The now-moot ordinance, passed by the county Board of Supervisors  in 2000, had required that contractors paid more than $250,000 for services agree to remain neutral when facing efforts to organize their employees.


The ordinance was modest enough by union standards.


It did not require employers to recognize unions as a condition for winning county bids.


It did not require companies to bargain with unions.


It did not abrogate an employer’s right to manage.


All it required was that businesses performing county services had to remain neutral during organizing drives. That meant: no intimidation; no firings; no propaganda aimed at a captive audience; no dirty tricks. End of compliance requirements.


In return, contractors got a sweetener: a pledge from union organizers that there would be no work stoppages or strikes.


Sounds fair?  It sounds like a terrific business deal for all parties, not least for the county, which wanted to end work stoppages at companies like bus lines that provided critical county services for those with disabilities, seniors and others.


Well, not fair enough, it seems. The ordinance was opposed by the area’s business community, and the Milwaukee County Association of Commerce immediately filed suit.
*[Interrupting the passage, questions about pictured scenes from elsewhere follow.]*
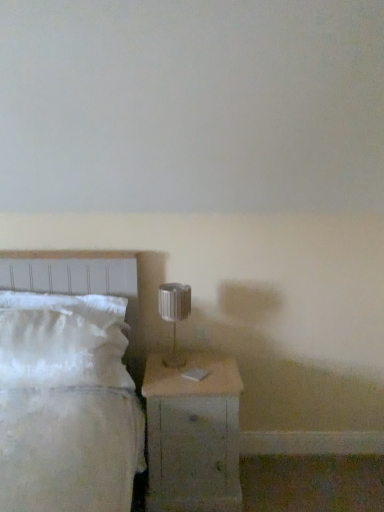
Where is `vacant space underneath metallic silver table lamp at center (from a real-world perspective)`? This screenshot has height=512, width=384. vacant space underneath metallic silver table lamp at center (from a real-world perspective) is located at coordinates (185, 360).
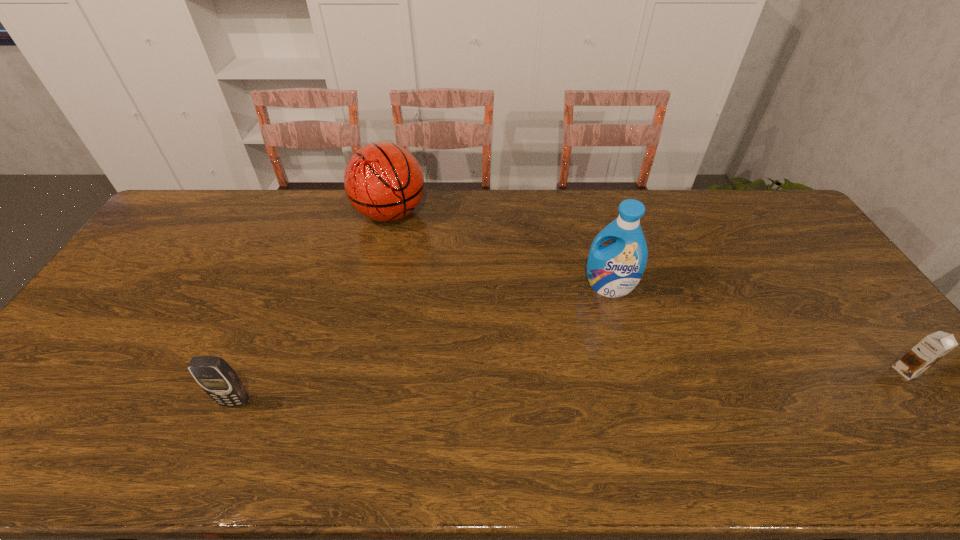
Image resolution: width=960 pixels, height=540 pixels. I want to click on blank space at the left edge, so click(x=163, y=267).

Identify the location of vacant space at the right edge of the desktop. This screenshot has width=960, height=540. (819, 253).

Locate an element on the screen. vacant area that lies between the third farthest object and the basketball is located at coordinates (648, 292).

The height and width of the screenshot is (540, 960). Identify the location of free space that is in between the third object from right to left and the detergent. (499, 251).

Where is `vacant region between the third nearest object and the cellular telephone`? Image resolution: width=960 pixels, height=540 pixels. vacant region between the third nearest object and the cellular telephone is located at coordinates (422, 345).

Identify the location of vacant area that lies between the second shortest object and the farthest object. The image size is (960, 540). (313, 308).

Locate an element on the screen. Image resolution: width=960 pixels, height=540 pixels. free space between the second nearest object and the cellular telephone is located at coordinates (570, 386).

The height and width of the screenshot is (540, 960). I want to click on free spot between the third tallest object and the third nearest object, so click(422, 345).

You are a GUI agent. You are given a task and a screenshot of the screen. Output one action in this format:
    pyautogui.click(x=<x>, y=<y>)
    Task: Click on the vacant space in between the third object from left to right and the rightmost object
    The width and height of the screenshot is (960, 540).
    Given the screenshot: What is the action you would take?
    click(757, 329)

Identify the location of free space between the rightmost object and the leftmost object. The height and width of the screenshot is (540, 960). (570, 386).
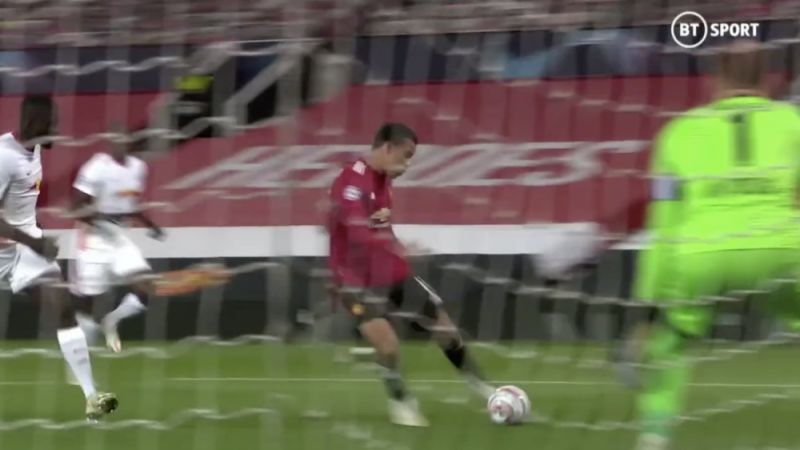
Where is `seating`? seating is located at coordinates (385, 22), (206, 20).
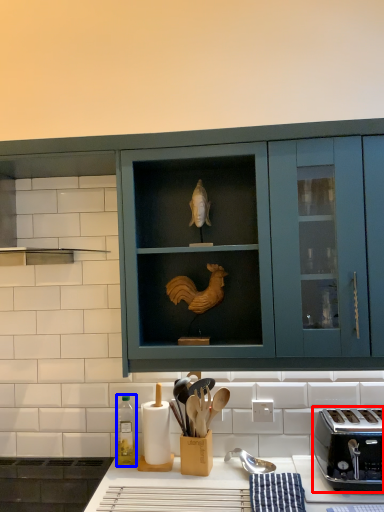
Question: Which point is further to the camera, toaster (highlighted by a red box) or bottle (highlighted by a blue box)?

Choices:
 (A) toaster
 (B) bottle

Answer: (B)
Yesterday, Federal Judge Richard Posner, writing for the 7th Circuit Court of Appeals, nixed the ordinance. He concluded that the agreement was “a pretext to regulate the labor relations of companies that happen, perhaps quite incidentally, to do some county work.” The court ruled it an unconstitutional pre-emption of federal labor law, specifically the rights of the Bush-controlled NLRB to interpret labor law and labor standards. 
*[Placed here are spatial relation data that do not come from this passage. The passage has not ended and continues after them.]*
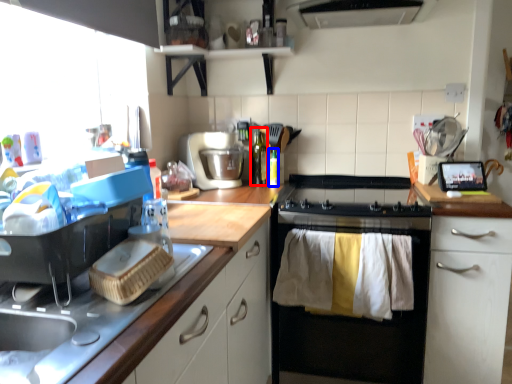
Question: Among these objects, which one is nearest to the camera, bottle (highlighted by a red box) or bottle (highlighted by a blue box)?

Choices:
 (A) bottle
 (B) bottle

Answer: (B)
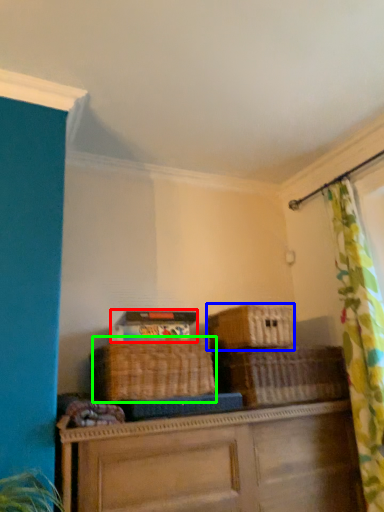
Question: Based on their relative distances, which object is farther from storage box (highlighted by a red box)? Choose from basket (highlighted by a blue box) and basket (highlighted by a green box).

Choices:
 (A) basket
 (B) basket

Answer: (A)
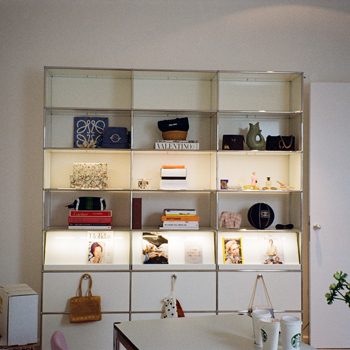
This screenshot has width=350, height=350. In order to click on shelving unit in this screenshot , I will do `click(257, 251)`.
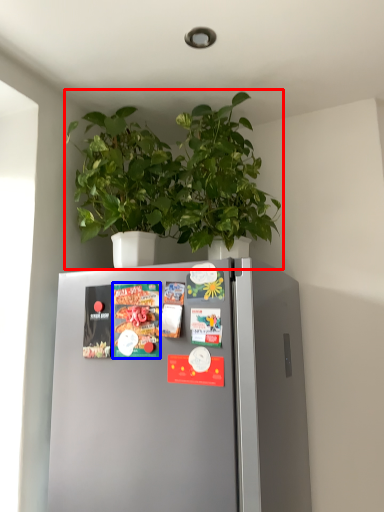
Question: Which object is further to the camera taking this photo, houseplant (highlighted by a red box) or magazine (highlighted by a blue box)?

Choices:
 (A) houseplant
 (B) magazine

Answer: (B)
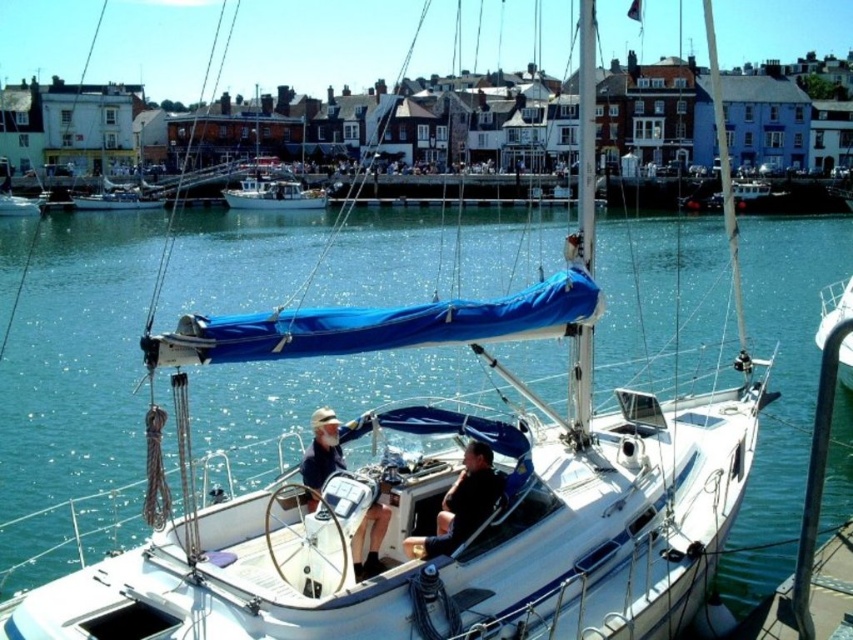
Between point (323, 196) and point (851, 355), which one is positioned in front?

Point (851, 355)

Find the location of a particular element. white matte boat at center is located at coordinates (273, 195).

Is black fabric at center further to camera compared to white glossy sailboat at center?

No, black fabric at center is closer to the viewer.

The image size is (853, 640). In order to click on black fabric at center in this screenshot , I will do `click(461, 504)`.

I want to click on matte blue shirt at center, so click(322, 449).

Is point (329, 474) more distant than point (840, 381)?

No, it is in front of (840, 381).

Locate an element on the screen. The width and height of the screenshot is (853, 640). matte blue shirt at center is located at coordinates (322, 449).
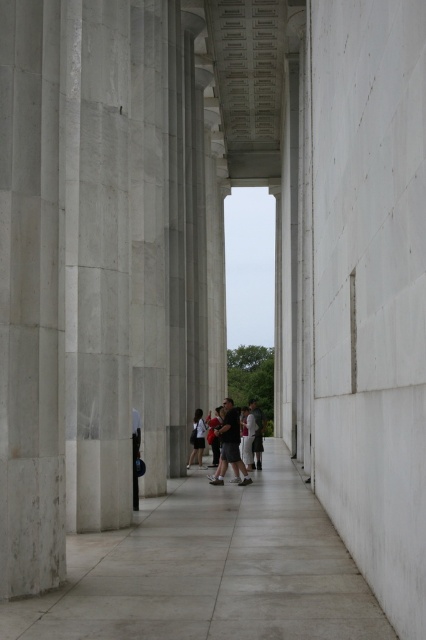
You are a photographer standing at the entrance of the colonnade. You want to capture a wide shot of the gray concrete pavement at center and the dark gray fabric pants at center in the same frame. Which object should you focus on first to ensure both are in focus?

The gray concrete pavement at center is wider than the dark gray fabric pants at center, so focusing on the gray concrete pavement at center first will help ensure both are in focus since it occupies more space in the frame.

Based on the photo, you are standing at the entrance of the colonnade and notice both the gray concrete pavement at center and the dark gray fabric jacket at center. Which object is closer to the ground level?

The gray concrete pavement at center is closer to the ground level since it has a lesser height compared to the dark gray fabric jacket at center.

You are standing at the entrance of the colonnade and want to locate the person wearing dark gray fabric pants at center. According to the coordinate system where the bottom left corner is the origin, can you determine if the person is closer to the left or right side of the colonnade?

The dark gray fabric pants at center is located at coordinate point 0.695 on the x axis, which indicates it is closer to the right side of the colonnade.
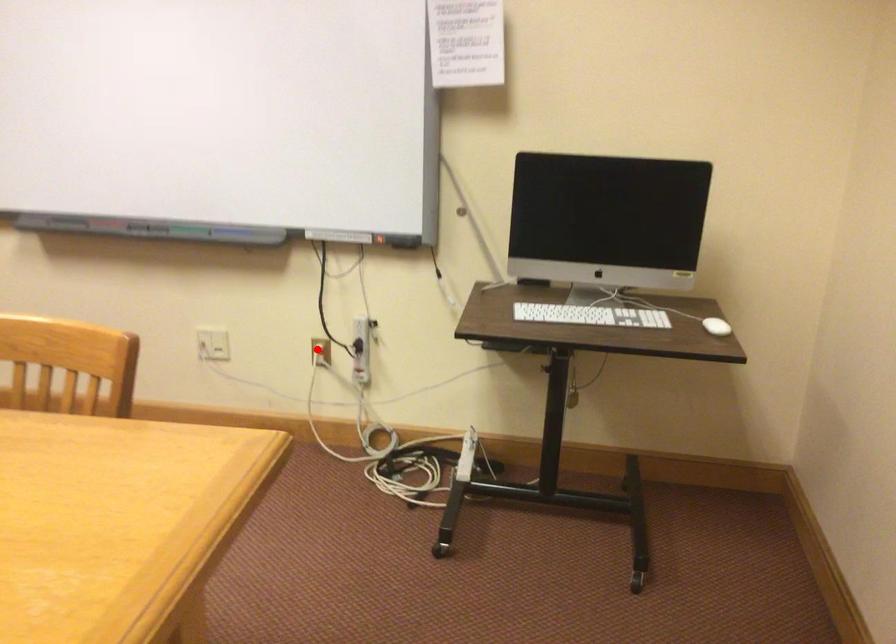
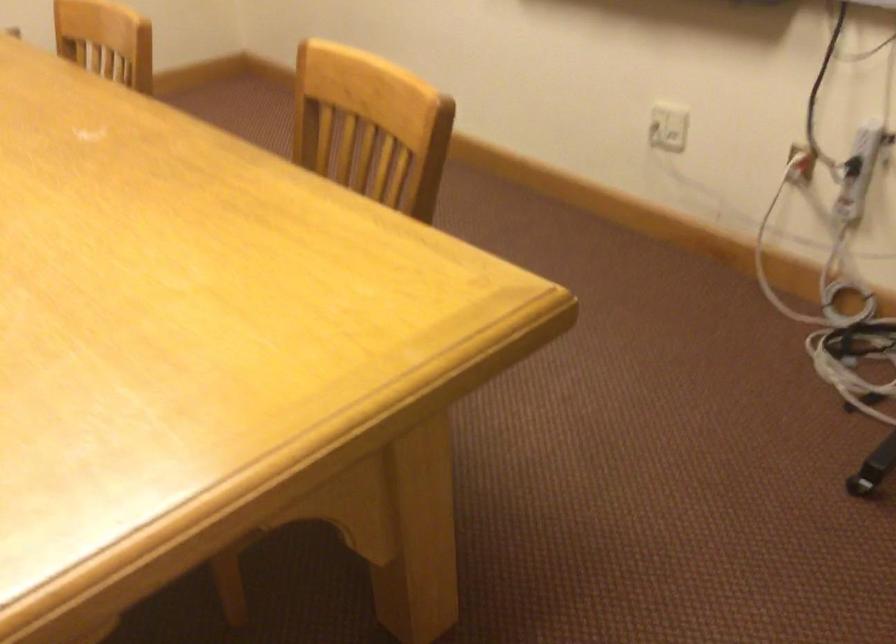
Locate, in the second image, the point that corresponds to the highlighted location in the first image.

(800, 164)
Note the author of this egregious decision is the same Judge Richard A. Posner who is heralded as a four-star public intellectual and expert on moral theory. One of the first Reagan appointees to the federal bench, he’s a major voice in the conservative “law and economics” movement, writing scholarly articles for the biggest of big-cheese venues, and with a frequency that others write blog entries if not text messages. Plus, the prolific Posner has his own Web site. With economic sociologist Gary Becker, he runs the right-leaning if maverick Becker-Posner Blog.    


The decision is not just bad; it’s dispiriting, too, given the history of the municipality it immediately affects. For much of two centuries Milwaukee was an old socialist town in a state where even the Republicans were progressives. It boasted a socialist mayor until the 1960s, and it sent Social Party leader Victor Berger to Congress. Now it has a different breed of pol. County executive Scott Walker told the Associated Press that the county’s own ordinance, installed by his predecessor, was “yet another example of the roadblocks  [the previous] administration put in front of job creation and growth” in the county.


We know the kinds of jobs that proliferate when unions cannot organize — Wal-Mart career opportunities are just one example — and when employers are not even compelled to remain neutral. So much for respecting human rights on the anniversary of the UN’s Universal Declaration of Human Rights.


Even when you want to make peace, they make war.



Michael Hirsch is a staff writer for the New York Teacher, the newspaper of the United Federation of Teachers. This article appeared on Edwize, the UFT blog, on December 6, 2005.